Già da fidanzati è bene iniziare questo cammino di preghiera e di santità insieme, perché il fine della vita non è tanto sposarsi ma diventare santi. Marito e moglie devono dunque aiutarsi per giungere a questo obiettivo. La condivisione della fede, inoltre, aiuta moltissimo nel superare i momenti difficili. Se uno dei due non crede, tutto il supporto della spiritualità della famiglia viene a mancare e tutto si fa molto più complicato. È quindi molto importante che quando si valuta la scelta di un ragazzo o di una ragazza, tra i vari fattori, si tengano conto delle qualità morali e dei medesimi ideali. Se però capita che si abbia come fidanzato o fidanzata una persona lontana dalla fede dovete operare per portarla con voi sul cammino della fede perché la condivisione della vita sarà molto più ristretta e non le cose che veramente contano.
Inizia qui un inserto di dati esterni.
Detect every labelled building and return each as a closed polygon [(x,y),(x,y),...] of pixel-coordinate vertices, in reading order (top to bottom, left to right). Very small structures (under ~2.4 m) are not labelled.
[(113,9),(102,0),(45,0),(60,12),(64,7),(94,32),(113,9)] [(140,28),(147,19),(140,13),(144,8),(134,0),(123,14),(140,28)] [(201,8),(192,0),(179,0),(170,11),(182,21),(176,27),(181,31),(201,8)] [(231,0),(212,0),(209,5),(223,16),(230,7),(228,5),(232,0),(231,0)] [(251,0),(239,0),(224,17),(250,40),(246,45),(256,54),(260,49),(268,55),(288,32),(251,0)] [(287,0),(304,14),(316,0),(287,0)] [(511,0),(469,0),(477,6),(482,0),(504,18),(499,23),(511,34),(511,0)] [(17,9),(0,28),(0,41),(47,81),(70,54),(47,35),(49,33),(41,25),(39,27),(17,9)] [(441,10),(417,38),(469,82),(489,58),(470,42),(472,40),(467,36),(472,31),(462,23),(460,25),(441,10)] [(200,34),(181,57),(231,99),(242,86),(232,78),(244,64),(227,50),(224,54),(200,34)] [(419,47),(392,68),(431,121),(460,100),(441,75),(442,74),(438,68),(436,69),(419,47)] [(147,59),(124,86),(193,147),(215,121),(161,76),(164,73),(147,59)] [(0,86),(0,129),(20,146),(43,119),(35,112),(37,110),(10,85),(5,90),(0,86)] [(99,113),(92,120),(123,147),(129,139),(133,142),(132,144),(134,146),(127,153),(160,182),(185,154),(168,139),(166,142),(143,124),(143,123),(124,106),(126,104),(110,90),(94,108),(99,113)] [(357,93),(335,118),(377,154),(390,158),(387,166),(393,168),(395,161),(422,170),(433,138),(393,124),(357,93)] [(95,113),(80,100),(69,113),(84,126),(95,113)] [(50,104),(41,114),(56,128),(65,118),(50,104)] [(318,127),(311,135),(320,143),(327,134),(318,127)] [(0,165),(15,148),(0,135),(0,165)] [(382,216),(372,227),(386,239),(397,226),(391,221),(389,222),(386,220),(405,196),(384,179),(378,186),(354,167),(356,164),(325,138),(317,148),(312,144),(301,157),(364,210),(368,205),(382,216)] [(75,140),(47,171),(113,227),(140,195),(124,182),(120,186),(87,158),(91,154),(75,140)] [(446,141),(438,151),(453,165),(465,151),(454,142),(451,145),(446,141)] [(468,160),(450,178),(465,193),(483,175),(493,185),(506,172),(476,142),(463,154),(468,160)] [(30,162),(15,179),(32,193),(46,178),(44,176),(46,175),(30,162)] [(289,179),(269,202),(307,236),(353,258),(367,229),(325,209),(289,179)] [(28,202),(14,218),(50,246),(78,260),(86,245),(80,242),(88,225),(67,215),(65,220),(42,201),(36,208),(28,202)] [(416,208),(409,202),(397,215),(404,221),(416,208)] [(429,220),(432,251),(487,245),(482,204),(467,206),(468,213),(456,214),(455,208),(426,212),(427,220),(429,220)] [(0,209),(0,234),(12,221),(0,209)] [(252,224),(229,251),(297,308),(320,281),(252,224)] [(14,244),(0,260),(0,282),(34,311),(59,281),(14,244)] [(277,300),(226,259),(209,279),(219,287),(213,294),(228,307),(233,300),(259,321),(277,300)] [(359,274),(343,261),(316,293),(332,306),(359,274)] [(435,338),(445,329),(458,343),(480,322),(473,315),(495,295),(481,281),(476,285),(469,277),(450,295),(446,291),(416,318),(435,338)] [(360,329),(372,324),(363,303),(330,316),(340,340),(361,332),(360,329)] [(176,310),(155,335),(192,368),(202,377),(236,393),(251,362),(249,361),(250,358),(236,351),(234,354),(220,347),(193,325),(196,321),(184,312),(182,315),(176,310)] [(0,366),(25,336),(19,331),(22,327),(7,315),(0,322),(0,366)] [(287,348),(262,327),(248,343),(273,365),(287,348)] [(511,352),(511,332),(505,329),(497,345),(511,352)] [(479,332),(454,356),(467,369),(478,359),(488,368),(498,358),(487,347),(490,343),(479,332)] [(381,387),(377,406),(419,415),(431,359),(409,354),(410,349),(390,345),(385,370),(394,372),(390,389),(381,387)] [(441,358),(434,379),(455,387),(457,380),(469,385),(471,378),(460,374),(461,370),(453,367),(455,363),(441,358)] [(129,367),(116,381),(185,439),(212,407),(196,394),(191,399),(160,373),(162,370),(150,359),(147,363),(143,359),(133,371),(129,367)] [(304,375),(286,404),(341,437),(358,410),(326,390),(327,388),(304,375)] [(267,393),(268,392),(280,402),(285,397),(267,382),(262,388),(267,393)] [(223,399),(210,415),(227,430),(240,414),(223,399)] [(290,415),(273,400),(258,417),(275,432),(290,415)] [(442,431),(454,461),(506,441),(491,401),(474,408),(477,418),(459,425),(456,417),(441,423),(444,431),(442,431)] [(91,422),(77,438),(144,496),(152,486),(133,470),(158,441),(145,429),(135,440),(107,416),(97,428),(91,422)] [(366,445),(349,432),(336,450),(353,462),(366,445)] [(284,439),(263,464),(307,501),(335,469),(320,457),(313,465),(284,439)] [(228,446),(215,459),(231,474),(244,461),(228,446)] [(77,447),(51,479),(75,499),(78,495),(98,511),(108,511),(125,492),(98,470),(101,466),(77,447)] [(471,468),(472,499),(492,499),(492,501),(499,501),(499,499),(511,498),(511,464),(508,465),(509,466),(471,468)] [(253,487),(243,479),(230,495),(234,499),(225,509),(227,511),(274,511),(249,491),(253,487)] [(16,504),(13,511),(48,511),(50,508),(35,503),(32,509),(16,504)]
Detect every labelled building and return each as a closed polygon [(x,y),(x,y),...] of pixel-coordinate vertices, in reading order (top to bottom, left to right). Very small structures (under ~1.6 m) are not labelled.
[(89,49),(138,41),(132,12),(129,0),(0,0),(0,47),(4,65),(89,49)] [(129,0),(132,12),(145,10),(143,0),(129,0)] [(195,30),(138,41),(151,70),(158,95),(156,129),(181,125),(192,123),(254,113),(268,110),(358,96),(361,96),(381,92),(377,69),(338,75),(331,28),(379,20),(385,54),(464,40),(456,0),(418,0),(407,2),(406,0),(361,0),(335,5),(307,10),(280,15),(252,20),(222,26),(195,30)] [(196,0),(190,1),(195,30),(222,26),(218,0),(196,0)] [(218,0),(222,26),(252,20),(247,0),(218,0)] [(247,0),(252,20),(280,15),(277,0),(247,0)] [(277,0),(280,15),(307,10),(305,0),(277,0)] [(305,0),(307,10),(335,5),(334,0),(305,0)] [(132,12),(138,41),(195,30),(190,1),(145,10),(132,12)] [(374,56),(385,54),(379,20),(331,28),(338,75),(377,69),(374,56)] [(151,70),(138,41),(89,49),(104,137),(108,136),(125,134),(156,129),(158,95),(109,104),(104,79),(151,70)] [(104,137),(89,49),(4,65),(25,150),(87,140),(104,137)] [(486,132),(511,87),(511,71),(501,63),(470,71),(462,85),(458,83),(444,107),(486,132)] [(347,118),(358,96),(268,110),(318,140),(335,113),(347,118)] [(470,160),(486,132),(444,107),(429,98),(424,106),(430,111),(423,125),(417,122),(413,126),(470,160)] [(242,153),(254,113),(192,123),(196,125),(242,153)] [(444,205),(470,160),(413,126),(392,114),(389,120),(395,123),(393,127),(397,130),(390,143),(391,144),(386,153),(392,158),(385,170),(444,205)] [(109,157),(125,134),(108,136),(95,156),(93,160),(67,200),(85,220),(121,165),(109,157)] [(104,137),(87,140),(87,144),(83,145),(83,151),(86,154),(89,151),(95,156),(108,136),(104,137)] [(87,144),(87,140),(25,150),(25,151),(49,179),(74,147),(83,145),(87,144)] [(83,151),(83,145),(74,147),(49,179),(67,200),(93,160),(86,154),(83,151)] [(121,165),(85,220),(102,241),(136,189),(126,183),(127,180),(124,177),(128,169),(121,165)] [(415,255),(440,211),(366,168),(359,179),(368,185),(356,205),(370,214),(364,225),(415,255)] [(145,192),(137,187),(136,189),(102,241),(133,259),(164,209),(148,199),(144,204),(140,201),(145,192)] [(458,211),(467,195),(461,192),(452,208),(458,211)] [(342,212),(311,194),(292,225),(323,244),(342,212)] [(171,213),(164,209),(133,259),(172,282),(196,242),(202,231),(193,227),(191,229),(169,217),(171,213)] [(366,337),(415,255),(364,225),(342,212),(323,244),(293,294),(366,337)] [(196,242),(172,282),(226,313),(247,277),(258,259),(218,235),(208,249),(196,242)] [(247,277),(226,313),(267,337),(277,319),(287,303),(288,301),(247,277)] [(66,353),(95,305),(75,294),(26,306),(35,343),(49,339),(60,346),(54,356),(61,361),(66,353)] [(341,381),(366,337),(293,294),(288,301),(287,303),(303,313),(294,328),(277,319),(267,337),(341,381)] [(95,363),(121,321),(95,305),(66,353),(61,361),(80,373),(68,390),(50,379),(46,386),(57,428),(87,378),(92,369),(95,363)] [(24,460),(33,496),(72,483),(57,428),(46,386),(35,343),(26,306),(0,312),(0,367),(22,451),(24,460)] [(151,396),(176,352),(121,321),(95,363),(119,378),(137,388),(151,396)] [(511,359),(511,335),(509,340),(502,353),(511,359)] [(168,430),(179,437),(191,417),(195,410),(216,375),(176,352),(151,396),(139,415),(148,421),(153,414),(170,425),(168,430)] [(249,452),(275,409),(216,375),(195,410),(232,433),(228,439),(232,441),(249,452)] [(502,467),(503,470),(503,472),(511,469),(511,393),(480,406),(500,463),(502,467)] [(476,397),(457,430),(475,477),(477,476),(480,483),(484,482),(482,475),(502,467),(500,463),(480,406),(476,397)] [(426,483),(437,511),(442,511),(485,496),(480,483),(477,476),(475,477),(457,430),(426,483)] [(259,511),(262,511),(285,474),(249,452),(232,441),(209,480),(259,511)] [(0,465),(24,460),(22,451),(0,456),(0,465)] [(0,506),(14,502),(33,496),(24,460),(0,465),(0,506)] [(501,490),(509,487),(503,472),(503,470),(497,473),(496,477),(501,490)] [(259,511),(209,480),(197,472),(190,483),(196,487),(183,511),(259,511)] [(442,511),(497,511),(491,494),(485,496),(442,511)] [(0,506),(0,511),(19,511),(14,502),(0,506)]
IL VERO AMORE DI COPPIA È A IMMAGINE DI DIO
Non c'è una realtà che la letteratura profana e la vita di ogni giorno abbiano più tristemente, criminosamente deformato, sporcato, mutilato, sciupato quanto l'unione divina fra l'uomo e la donna. Malgrado questo il matrimonio è e resterà sempre il simbolo divino dell'unione dell'anima con il Cristo; perché nonostante tutte le deformazioni, l'amore di due esseri che si danno liberamente l'uno all'altra resta comunque una delle cose più sublimi che ci siano quaggiù. Non se ne può parlare senza parlare al tempo stesso di unità e di eternità. La terra non conosce un fiore più bello che il fiore dell'amicizia, che è l'elemento più elevato e durevole dell'amore, cioè la dedizione, la confidenza reciproca, la potenza del dono di sé spinto fino al sacrificio della propria vita e anche il senso di presenza anche nella separazione del corpo, corta o prolungata e la dolcezza del sostegno.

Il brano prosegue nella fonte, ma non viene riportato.